[Extracted records]

━━━━━━━━━━━━━━━━━━━━

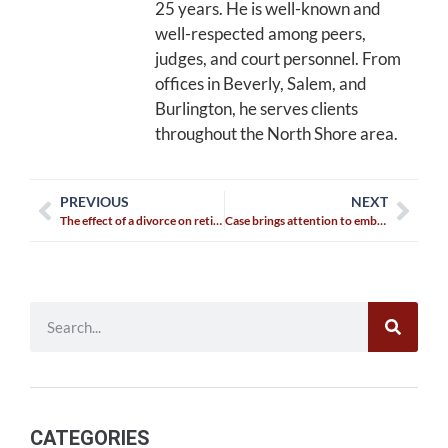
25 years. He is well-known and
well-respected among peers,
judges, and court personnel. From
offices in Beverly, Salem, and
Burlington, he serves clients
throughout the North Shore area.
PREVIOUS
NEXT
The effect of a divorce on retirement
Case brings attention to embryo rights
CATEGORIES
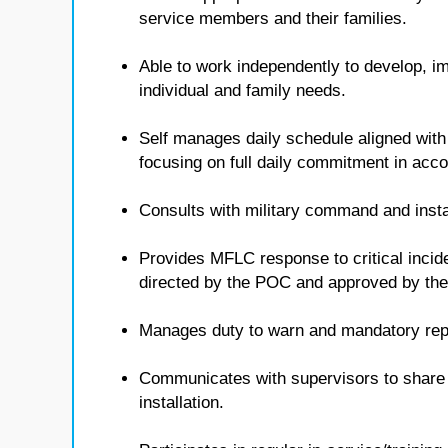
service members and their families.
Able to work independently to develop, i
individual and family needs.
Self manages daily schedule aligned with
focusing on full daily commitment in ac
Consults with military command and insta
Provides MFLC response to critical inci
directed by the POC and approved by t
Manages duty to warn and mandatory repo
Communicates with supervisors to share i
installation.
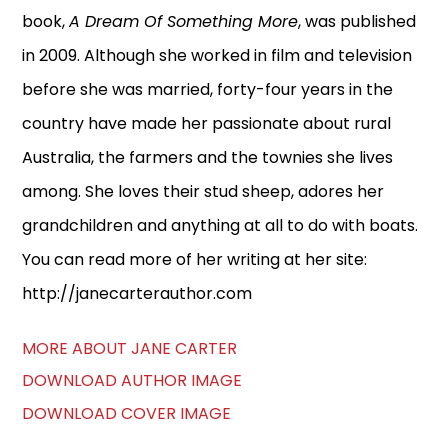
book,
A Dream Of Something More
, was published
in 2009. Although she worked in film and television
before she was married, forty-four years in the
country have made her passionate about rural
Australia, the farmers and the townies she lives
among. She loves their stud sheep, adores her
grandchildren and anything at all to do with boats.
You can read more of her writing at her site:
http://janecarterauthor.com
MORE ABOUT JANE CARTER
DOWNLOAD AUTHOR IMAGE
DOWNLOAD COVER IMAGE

━━━━━━━━━━━━━━━━━━━━

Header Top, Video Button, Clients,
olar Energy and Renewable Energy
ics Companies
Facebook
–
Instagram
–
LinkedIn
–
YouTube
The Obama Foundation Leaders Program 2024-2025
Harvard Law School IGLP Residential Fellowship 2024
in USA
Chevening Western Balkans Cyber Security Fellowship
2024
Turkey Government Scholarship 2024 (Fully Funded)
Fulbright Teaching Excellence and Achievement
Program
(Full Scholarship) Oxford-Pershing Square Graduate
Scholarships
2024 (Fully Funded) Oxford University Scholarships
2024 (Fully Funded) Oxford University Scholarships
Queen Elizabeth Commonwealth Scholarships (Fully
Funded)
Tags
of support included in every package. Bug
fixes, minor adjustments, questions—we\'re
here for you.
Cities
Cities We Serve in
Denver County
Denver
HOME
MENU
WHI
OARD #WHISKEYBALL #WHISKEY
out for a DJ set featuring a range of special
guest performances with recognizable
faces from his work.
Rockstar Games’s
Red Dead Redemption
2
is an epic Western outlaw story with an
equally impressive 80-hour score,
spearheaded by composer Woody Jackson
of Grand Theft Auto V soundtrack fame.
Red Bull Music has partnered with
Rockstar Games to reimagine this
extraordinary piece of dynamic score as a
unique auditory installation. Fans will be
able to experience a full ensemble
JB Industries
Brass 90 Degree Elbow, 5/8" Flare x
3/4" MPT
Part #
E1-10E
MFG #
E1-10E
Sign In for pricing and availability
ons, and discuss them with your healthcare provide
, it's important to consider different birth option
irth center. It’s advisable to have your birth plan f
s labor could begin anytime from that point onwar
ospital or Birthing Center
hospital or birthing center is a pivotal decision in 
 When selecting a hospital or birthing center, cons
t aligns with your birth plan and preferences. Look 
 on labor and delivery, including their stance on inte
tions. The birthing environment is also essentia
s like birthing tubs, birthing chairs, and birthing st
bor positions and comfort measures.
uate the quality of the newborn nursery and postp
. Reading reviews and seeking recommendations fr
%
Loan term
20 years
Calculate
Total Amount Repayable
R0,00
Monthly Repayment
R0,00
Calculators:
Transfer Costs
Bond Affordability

━━━━━━━━━━━━━━━━━━━━

The task.
All lines that hold the word "Rockstar" should be copied from the data.

Response to this exercise.
Rockstar Games’s
Rockstar Games to reimagine this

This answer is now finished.